Only two other species have similar, although smaller, black spots. One has a black band down the side to go with the spot; the other is mainly found in the Ouachita River basin and lives in the quiet waters of oxbows and sluggish bayous.
The blacktail shiner almost always is found in swiftly flowing rivers and creeks with gravel and sand bottoms.
The blacktail shiner is a well-studied little fish (maximum size is 7½ inches, although few are over 4 inches long).
Most studied has been their tumultuous love life.
They are “crevice spawners,” which means they lay eggs into bottom crevices or under the edges of individual rocks in a gravelly bottom. Choice spawning sites are limited, and dominant males patrol the areas of the crevices to keep other males away.
Interestingly, the male makes solo runs along a crevice depositing his sperm before an eligible female even appears. Those actions seem to attract ready-to-spawn females that deposit their 140 to 460 eggs into the crevice holding the male’s sperm.
The female is closely watched by the male, which doubles back as soon as the female finishes to eat any eggs that failed to make it into the crevice.
While females are depositing eggs with a wiggle and a shake, smaller “sneaker” males dart in between the male and female to try to fertilize some eggs themselves — an action, not surprisingly, to which the dominant males take offense.
Dominant males that hold territory have to be constantly alert, even when a female isn’t present. The minute it turns its back, other males — both large and small — move in to deposit their own sperm in the crevice.
The competition produces a high level of aggression in males that, in turn, results in a shorter life span for males than females. Males defend their turf in four ways: swift assaults, chases, agonistic displays and fights.
In a swift assault, the male rams into the side of another male with its head, often turning the victim 90 degrees. Chases are just that: One male pursues another male beyond the contested territory.
Agonistic displays are shows of aggression, with each fish attempting to bluff the other into giving up. Two males swim in circles head to tail beside each other or parallel head to head, with their fins fully erect and their bodies rigid and quivering. Fights occur when neither fish backs down, and consists of violent ramming and head-butting that lasts longer than swift assaults.
While single male/single female spawnings are the norm, what one scientist called “disorderly episodes” also occur. He described these as “free-for-alls” of males and females massed at a spawning crevice, with individual females having to force their way to the crevice to spawn and no male able to guard the crevice.
Each female will spawn 20 to 46 times during the April-through-September spawning season.
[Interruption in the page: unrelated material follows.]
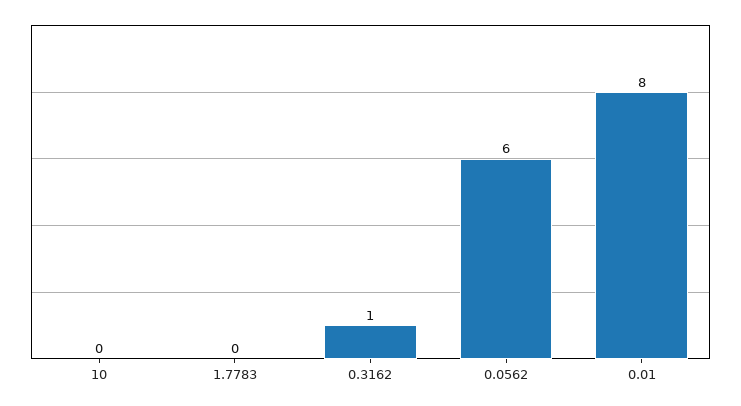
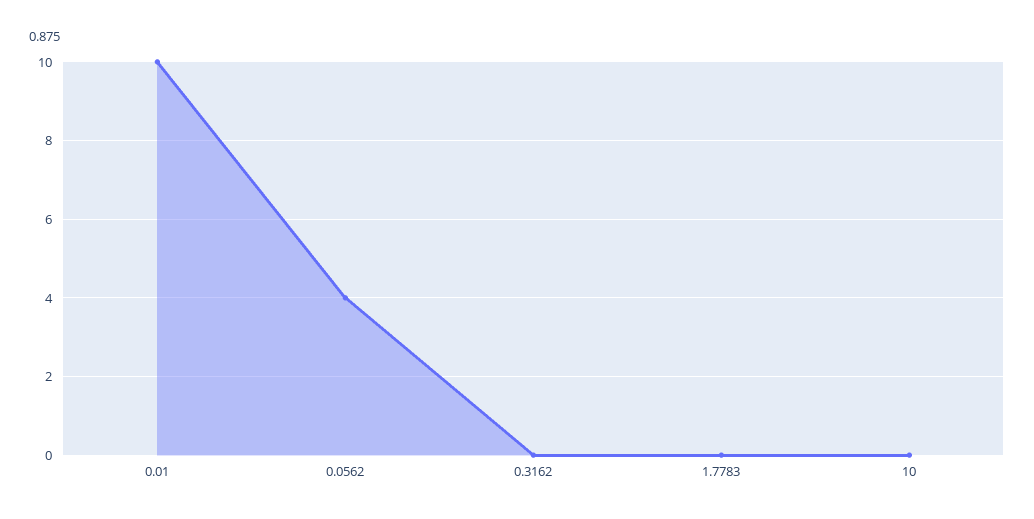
0.3162: 1 -> 0
0.0562: 6 -> 4
0.01: 8 -> 10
Researchers agree sound plays a role during spawning courtship, although they disagree on whether it is the males or the females who produce the pulses of grunts and knocks.
Typical lifespan of blackfin shiners is 4 to 5 years, with growth averaging slightly less than an inch a year. Females mature during the year after their first birthday, with all of them being mature by 1.6 inches long.
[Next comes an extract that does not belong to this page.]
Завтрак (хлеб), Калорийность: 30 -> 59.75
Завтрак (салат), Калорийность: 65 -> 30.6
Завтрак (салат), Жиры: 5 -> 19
Major food items for the species are aquatic insect larvae, small insects such as termites and flies that have fallen into the water, small plant seed, algae, bottom sediment and detritus (the broken down remains of plants and animals).
Feeding is done during daylight hours.
They have been observed following bottom-rooting hogsuckers working their way upstream in swift-flowing riffle areas. Any food dislodged and not eaten by the suckers are taken by the shiners. Once they reach the head of the riffle, the entire group drifts downstream en masse to the riffle base to repeat the process.
Blacktail shiners are a very important food item for stream-dwelling predators such as spotted bass, and are excellent baitfish for anglers with enough energy to seine their own bait.
They offer little sport to fishermen except that rare breed called “micro-anglers.” The late Bread Snellings Jr. was one such fisherman. Former Times Picayune outdoor editor Bob Marshall managed to catch an incredible 489 different species of fish on hook and line.